Joint Unitary Triangularization for MIMO Networks

TL;DR

This paper introduces a joint unitary triangularization approach for MIMO networks that exploits interference and successive cancellation to improve capacity and distortion performance, enabling more efficient network modulation schemes.

Contribution

It derives conditions for shaping sub-channel gain ratios and applies them to develop capacity-achieving schemes and hybrid digital-analog methods for MIMO networks.

Findings

Practical capacity-achieving scheme using scalar codes and linear processing.

Existence of cases where hybrid digital-analog schemes optimize distortion.
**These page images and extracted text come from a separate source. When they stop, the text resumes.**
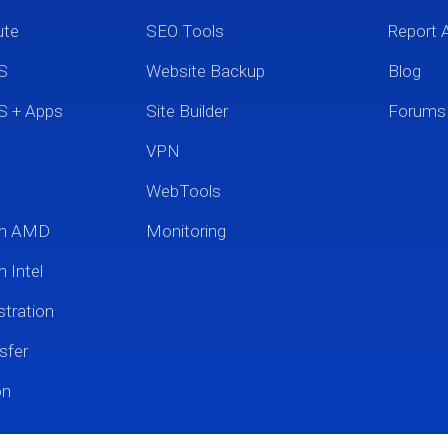
ute
SEO Tools
Report 
S
Website Backup
Blog
S + Apps
Site Builder
Forums
VPN
WebTools
um AMD
Monitoring
 Intel
tration
sfer
on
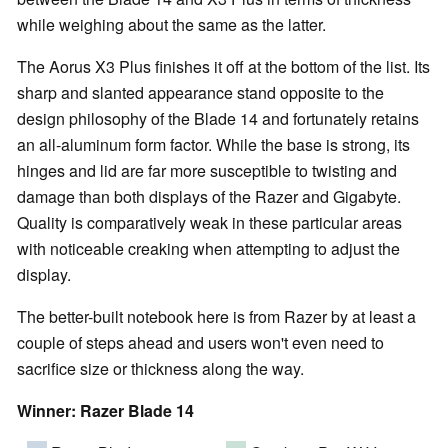
while weighing about the same as the latter.
The Aorus X3 Plus finishes it off at the bottom of the list. Its
sharp and slanted appearance stand opposite to the
design philosophy of the Blade 14 and fortunately retains
an all-aluminum form factor. While the base is strong, its
hinges and lid are far more susceptible to twisting and
damage than both displays of the Razer and Gigabyte.
Quality is comparatively weak in these particular areas
with noticeable creaking when attempting to adjust the
display.
The better-built notebook here is from Razer by at least a
couple of steps ahead and users won't even need to
sacrifice size or thickness along the way.
Winner: Razer Blade 14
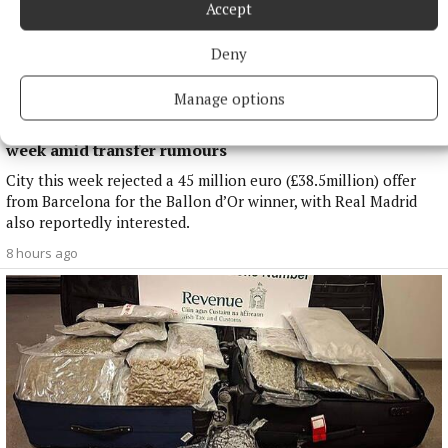
Accept
Deny
Manage options
NATIONAL SPORTS
Enzo Maresca expects Rodri back in Manchester next
week amid transfer rumours
City this week rejected a 45 million euro (£38.5million) offer
from Barcelona for the Ballon d’Or winner, with Real Madrid
also reportedly interested.
8 hours ago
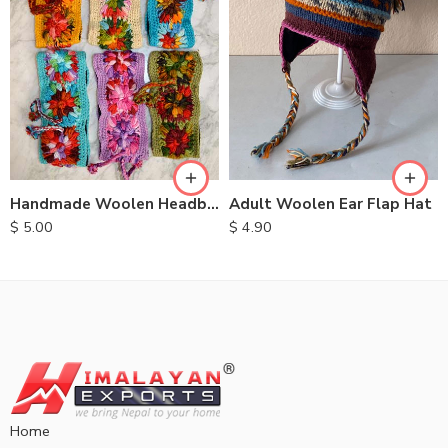
Handmade Woolen Headbands
Adult Woolen Ear Flap Hat
$
5.00
$
4.90
Home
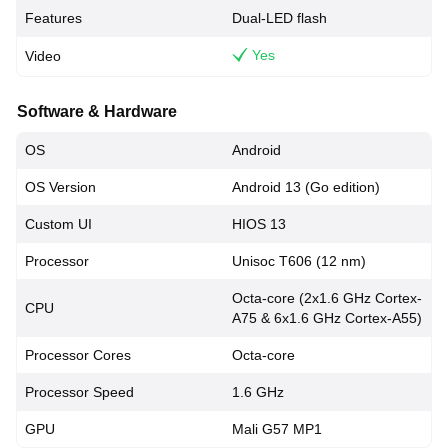
Features
Dual-LED flash
Yes
Video
Software & Hardware
OS
Android
OS Version
Android 13 (Go edition)
Custom UI
HIOS 13
Processor
Unisoc T606 (12 nm)
Octa-core (2x1.6 GHz Cortex-
CPU
A75 & 6x1.6 GHz Cortex-A55)
Processor Cores
Octa-core
Processor Speed
1.6 GHz
GPU
Mali G57 MP1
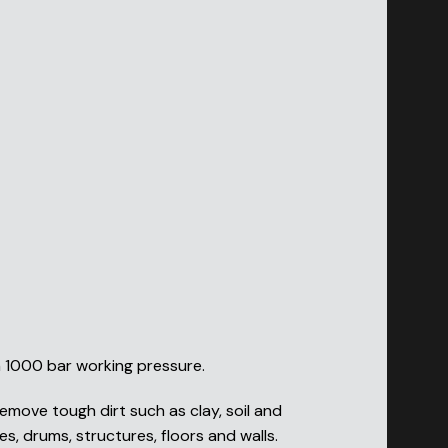
h 1000 bar working pressure.
emove tough dirt such as clay, soil and
s, drums, structures, floors and walls.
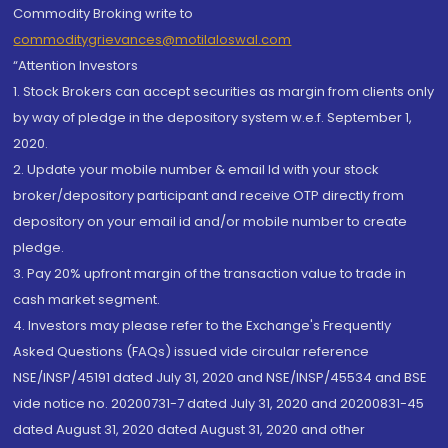
Commodity Broking write to
commoditygrievances@motilaloswal.com
“Attention Investors
1. Stock Brokers can accept securities as margin from clients only
by way of pledge in the depository system w.e.f. September 1,
2020.
2. Update your mobile number & email Id with your stock
broker/depository participant and receive OTP directly from
depository on your email id and/or mobile number to create
pledge.
3. Pay 20% upfront margin of the transaction value to trade in
cash market segment.
4. Investors may please refer to the Exchange's Frequently
Asked Questions (FAQs) issued vide circular reference
NSE/INSP/45191 dated July 31, 2020 and NSE/INSP/45534 and BSE
vide notice no. 20200731-7 dated July 31, 2020 and 20200831-45
dated August 31, 2020 dated August 31, 2020 and other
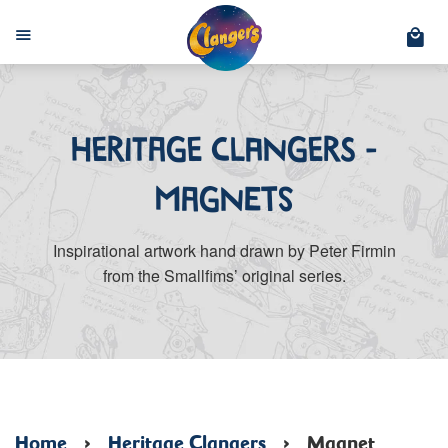
C
Menu
Heritage Clangers -
Magnets
Inspirational artwork hand drawn by Peter Firmin
from the Smallfims’ original series.
Home
›
Heritage Clangers
›
Magnet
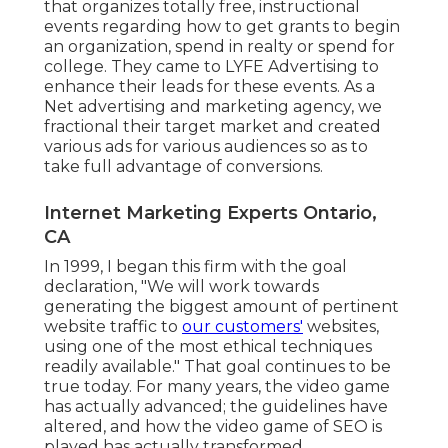
that organizes totally free, instructional
events regarding how to get grants to begin
an organization, spend in realty or spend for
college. They came to LYFE Advertising to
enhance their leads for these events. As a
Net advertising and marketing agency, we
fractional their target market and created
various ads for various audiences so as to
take full advantage of conversions.
Internet Marketing Experts Ontario,
CA
In 1999, I began this firm with the goal
declaration, "We will work towards
generating the biggest amount of pertinent
website traffic to
our customers'
websites,
using one of the most ethical techniques
readily available." That goal continues to be
true today. For many years, the video game
has actually advanced; the guidelines have
altered, and how the video game of SEO is
played has actually transformed.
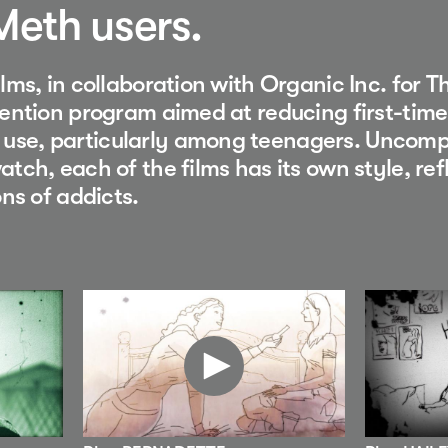
 Meth users.
lms, in collaboration with Organic Inc. for T
ention program aimed at reducing first-time
se, particularly among teenagers. Uncomp
tch, each of the films has its own style, ref
ons of addicts.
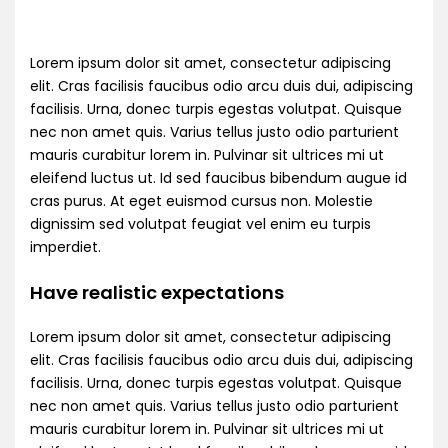
Lorem ipsum dolor sit amet, consectetur adipiscing
elit. Cras facilisis faucibus odio arcu duis dui, adipiscing
facilisis. Urna, donec turpis egestas volutpat. Quisque
nec non amet quis. Varius tellus justo odio parturient
mauris curabitur lorem in. Pulvinar sit ultrices mi ut
eleifend luctus ut. Id sed faucibus bibendum augue id
cras purus. At eget euismod cursus non. Molestie
dignissim sed volutpat feugiat vel enim eu turpis
imperdiet.
Have realistic expectations
Lorem ipsum dolor sit amet, consectetur adipiscing
elit. Cras facilisis faucibus odio arcu duis dui, adipiscing
facilisis. Urna, donec turpis egestas volutpat. Quisque
nec non amet quis. Varius tellus justo odio parturient
mauris curabitur lorem in. Pulvinar sit ultrices mi ut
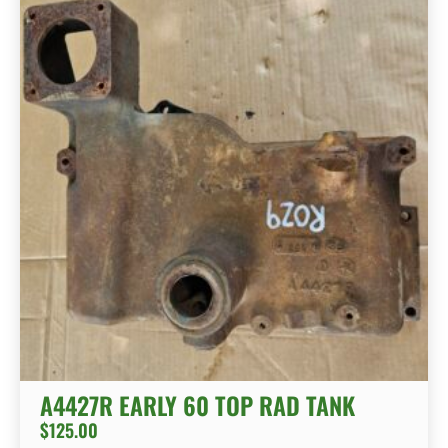
A4427R EARLY 60 TOP RAD TANK
$
125.00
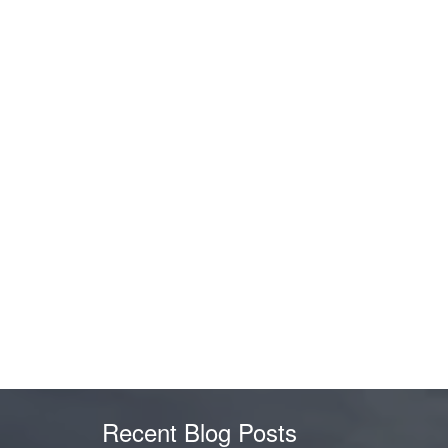
Recent Blog Posts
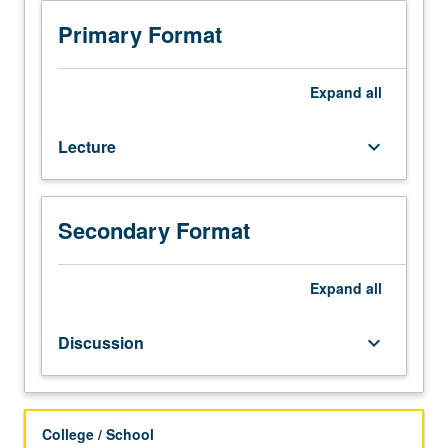
with
grade
Primary Format
of
C
or
Expand
all
better
or
Lecture
keyboard_arrow_down
Chinese
placement
test.
First-
Secondary Format
year
Chinese.
Not
Expand
all
open
to
Discussion
keyboard_arrow_down
students
who
have
learned,
College / School
from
Advantage of basis selection based on multiple links, termed 'network modulation'.

Abstract

This work considers communication networks where individual links can be described as MIMO channels. Unlike orthogonal modulation methods (such as the singular-value decomposition), we allow interference between sub-channels, which can be removed by the receivers via successive cancellation. The degrees of freedom earned by this relaxation are used for obtaining a basis which is simultaneously good for more than one link. Specifically, we derive necessary and sufficient conditions for shaping the ratio vector of sub-channel gains of two broadcast-channel receivers. We then apply this to two scenarios: First, in digital multicasting we present a practical capacity-achieving scheme which only uses scalar codes and linear processing. Then, we consider the joint source-channel problem of transmitting a Gaussian source over a two-user MIMO channel, where we show the existence of non-trivial cases, where the optimal distortion pair (which for high signal-to-noise ratios equals the optimal point-to-point distortions of the individual users) may be achieved by employing a hybrid digital-analog scheme over the induced equivalent channel. These scenarios demonstrate the advantage of choosing a modulation basis based upon multiple links in the network, thus we coin the approach "network modulation".